# Hello from Sunny Southern Alberta



## CJ Dixon (Dec 17, 2018)

Saw this forum as I was looking where to buy coal for my forge.  I have a propane forge up and running but want to have a coal forge for better heat control for heat treating.  I've heard that since the changes in operation at the Crowsnest Pass mines, coal is getting hard to get unless you have an inside source or a good friend (neither of which I have).  Any help will be great and I look forward to browsing posts and learning some new stuff.


----------



## historicalarms (Dec 17, 2018)

Do you require mountain dug "coking coal" or will the low-land shallow coal seam coal used to heat 1000's of homes from the settlement days onwards work in a"hobby" situation.


----------



## CJ Dixon (Dec 17, 2018)

Coking coal is my preferred choice as I'm not just heating metal to shape it.


----------



## historicalarms (Dec 18, 2018)

You might have to "jump" a coal train sitting on a siding somewhere in the "Interior" in the middle of the night then for that LOL .

    Low-land coal can be found quite easily along most any riverbank in AB. if that's the route you end up going.
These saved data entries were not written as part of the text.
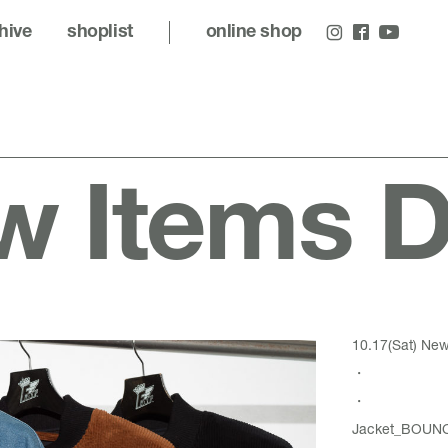
hive
shoplist
online shop
 Items De
10.17(Sat) New 
・
・
Jacket_
BOUNC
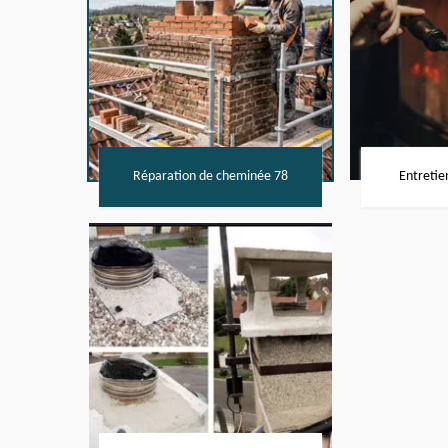
Réparation de cheminée 78
Entretie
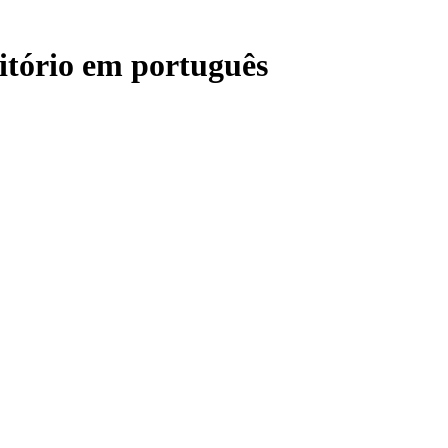
itório em português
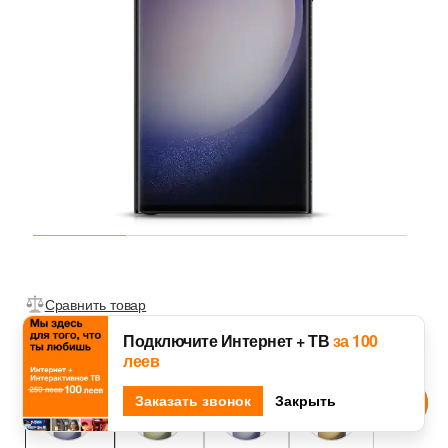
Сравнить товар
Подключите Интернет + ТВ
за 100
Выбрать цвет
леев
Djingo
Заказать звонок
Спроси у
Закрыть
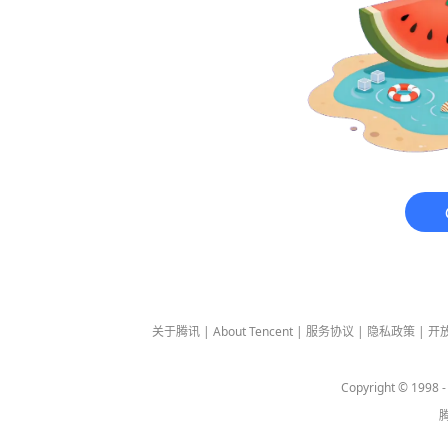
关于腾讯
|
About Tencent
|
服务协议
|
隐私政策
|
开
Copyright © 1998 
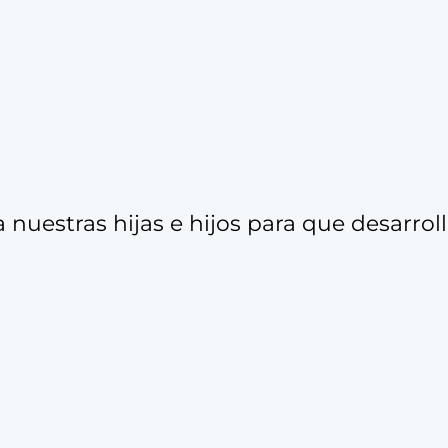
 nuestras hijas e hijos para que desarrol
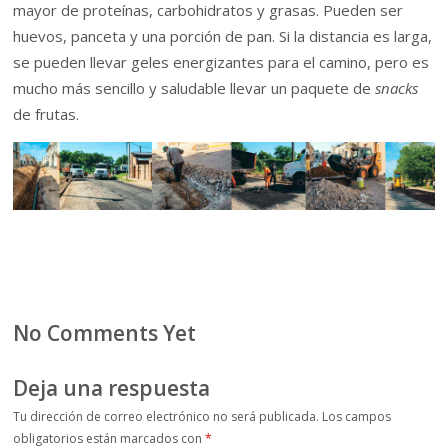
mayor de proteínas, carbohidratos y grasas. Pueden ser
huevos, panceta y una porción de pan. Si la distancia es larga,
se pueden llevar geles energizantes para el camino, pero es
mucho más sencillo y saludable llevar un paquete de
snacks
de frutas.
No Comments Yet
Deja una respuesta
Tu dirección de correo electrónico no será publicada.
Los campos
obligatorios están marcados con
*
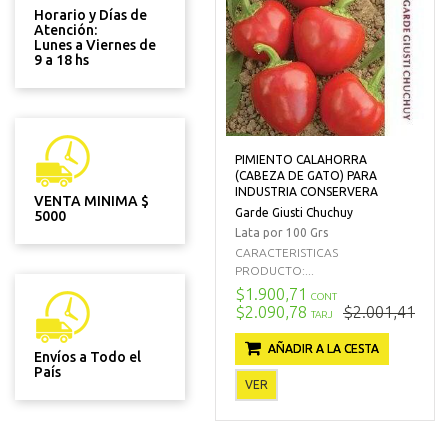
Horario y Días de
Atención:
Lunes a Viernes de
9 a 18 hs
PIMIENTO CALAHORRA
(CABEZA DE GATO) PARA
INDUSTRIA CONSERVERA
VENTA MINIMA $
Garde Giusti Chuchuy
5000
Lata por 100 Grs
CARACTERISTICAS
PRODUCTO:...
$1.900,71
CONT
$2.090,78
$2.001,41
TARJ
AÑADIR A LA CESTA
Envíos a Todo el
País
VER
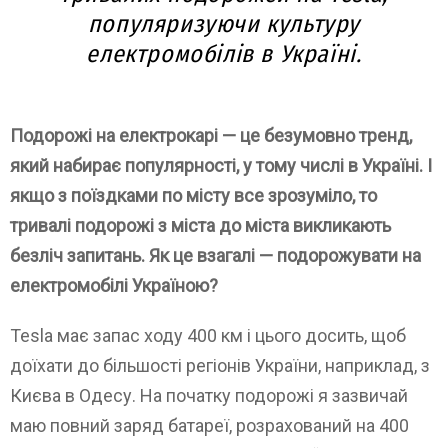
популяризуючи культуру
електромобілів в Україні.
Подорожі на електрокарі
—
це безумовно тренд,
який набирає популярності, у тому числі в Україні. І
якщо з поїздками по місту все зрозуміло, то
тривалі подорожі з міста до міста викликають
безліч запитань. Як це взагалі
—
подорожувати на
електромобілі Україною?
Tesla має запас ходу 400 км і цього досить, щоб
доїхати до більшості регіонів України, наприклад, з
Києва в Одесу. На початку подорожі я зазвичай
маю повний заряд батареї, розрахований на 400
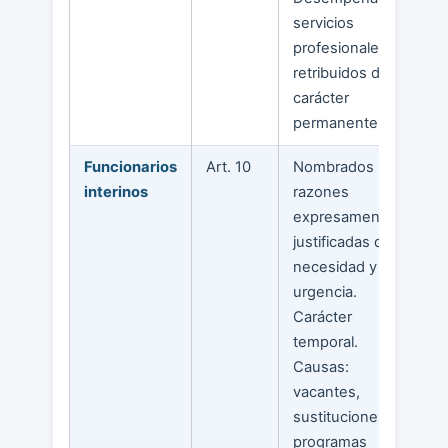
servicios
profesionales
retribuidos de
carácter
permanente.
Funcionarios
Art. 10
Nombrados por
interinos
razones
expresamente
justificadas de
necesidad y
urgencia.
Carácter
temporal.
Causas:
vacantes,
sustituciones,
programas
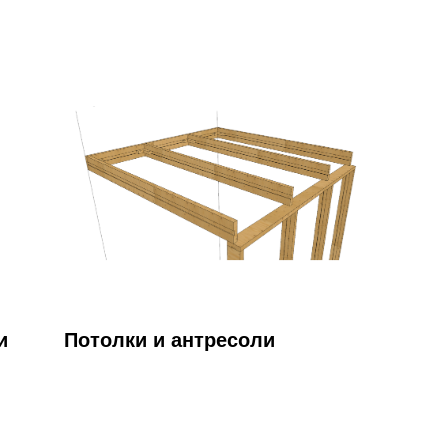
и
Потолки и антресоли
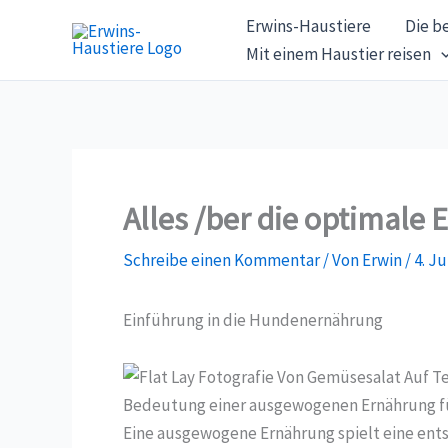
Zum
Erwins-Haustiere
Die b
Inhalt
Mit einem Haustier reisen
springen
Alles /ber die optimale
Schreibe einen Kommentar
/ Von
Erwin
/
4. Ju
Einführung in die Hundenernährung
Bedeutung einer ausgewogenen Ernährung 
Eine ausgewogene Ernährung spielt eine ents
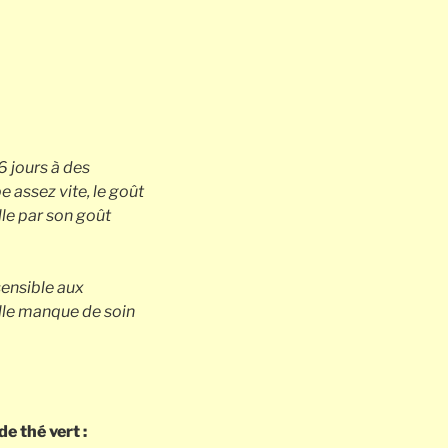
6 jours à des
assez vite, le goût
lle par son goût
sensible aux
lle manque de soin
e thé vert :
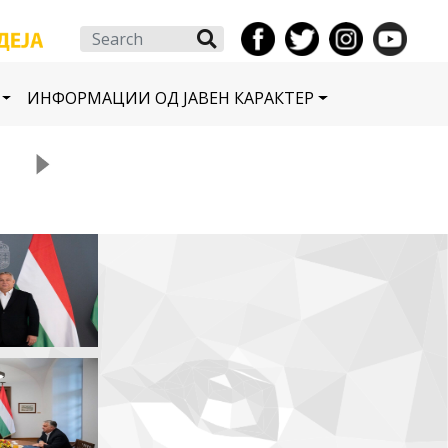
Search
ИНФОРМАЦИИ ОД ЈАВЕН КАРАКТЕР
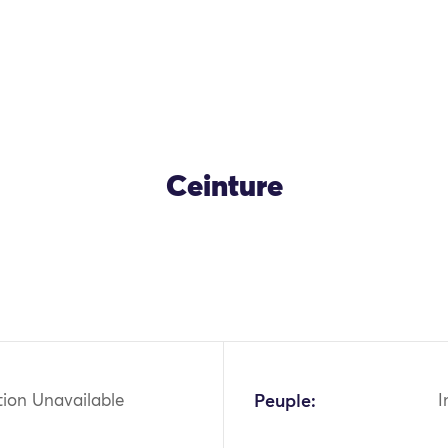
Ceinture
tion Unavailable
Peuple:
I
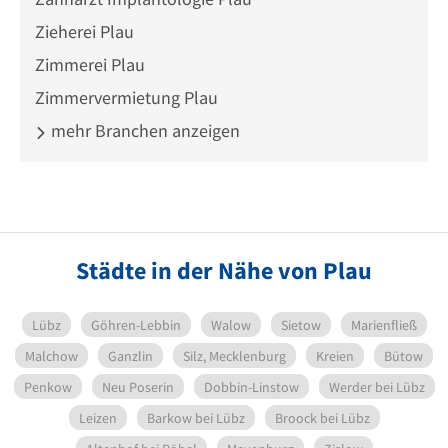
Zieherei Plau
Zimmerei Plau
Zimmervermietung Plau
mehr Branchen anzeigen
Städte in der Nähe von Plau
Lübz
Göhren-Lebbin
Walow
Sietow
Marienfließ
Malchow
Ganzlin
Silz, Mecklenburg
Kreien
Bütow
Penkow
Neu Poserin
Dobbin-Linstow
Werder bei Lübz
Leizen
Barkow bei Lübz
Broock bei Lübz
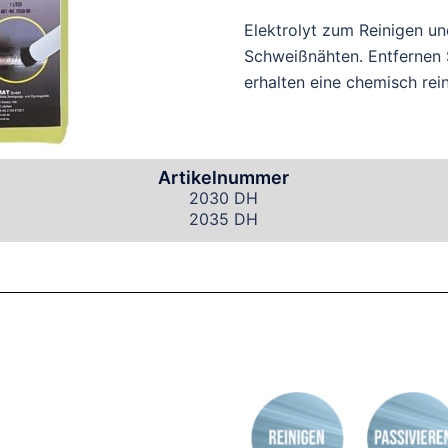
Elektrolyt zum Reinigen u
Schweißnähten. Entfernen 
erhalten eine chemisch rei
Artikelnummer
2030 DH
2035 DH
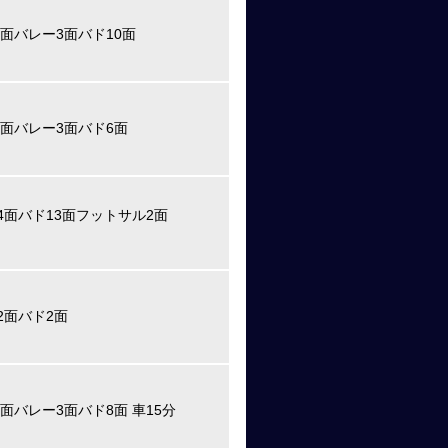
2面バレー3面バド10面
2面バレー3面バド6面
4面バド13面フットサル2面
2面バド2面
面バレー3面バド8面 車15分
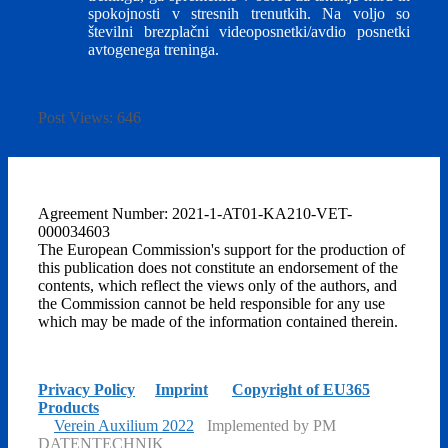
spokojnosti v stresnih trenutkih. Na voljo so
številni brezplačni videoposnetki/avdio posnetki
avtogenega treninga.
Post Views:
646
Agreement Number: 2021-1-AT01-KA210-VET-
000034603
The European Commission's support for the production of
this publication does not constitute an endorsement of the
contents, which reflect the views only of the authors, and
the Commission cannot be held responsible for any use
which may be made of the information contained therein.
Privacy Policy
|
Imprint
|
Copyright of EU365
Products
©
Verein Auxilium 2022
-
Implemented by PM
DATENTECHNIK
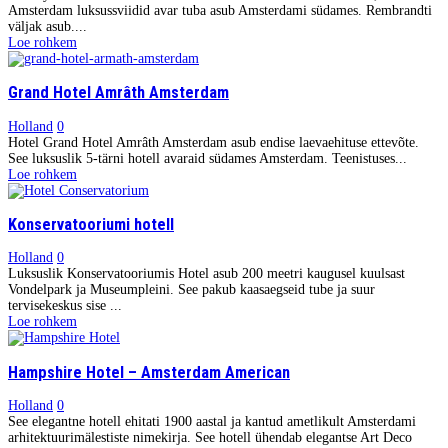
Amsterdam luksussviidid avar tuba asub Amsterdami südames. Rembrandti
väljak asub....
Loe rohkem
Grand Hotel Amrâth Amsterdam
Holland
0
Hotel Grand Hotel Amrâth Amsterdam asub endise laevaehituse ettevõte.
See luksuslik 5-tärni hotell avaraid südames Amsterdam. Teenistuses...
Loe rohkem
Konservatooriumi hotell
Holland
0
Luksuslik Konservatooriumis Hotel asub 200 meetri kaugusel kuulsast
Vondelpark ja Museumpleini. See pakub kaasaegseid tube ja suur
tervisekeskus sise ...
Loe rohkem
Hampshire Hotel – Amsterdam American
Holland
0
See elegantne hotell ehitati 1900 aastal ja kantud ametlikult Amsterdami
arhitektuurimälestiste nimekirja. See hotell ühendab elegantse Art Deco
Probably the Sheep or St Marry's in your area have some showing up.  Look on the outside of a curve in the rivers (the outside of the curve washes more sluffed earth away exposing the coal, especially with the new bank faces exposed after the floods of a few years ago). you want to look for black horizontal lines in the river bank that are a few feet wide. These black steaks will show where a coal seam face is exposed and a pick-axe & shovel will probably be enough to mine what coal you will use in short order.

    LOL... I can tell you how to "blast" some out with readily available materials  as well if your so inclined  ( I worked/blasted 9 yrs in an open pit mine with an old guy that did it "old school" one time just to show us young-uns how it was done).


----------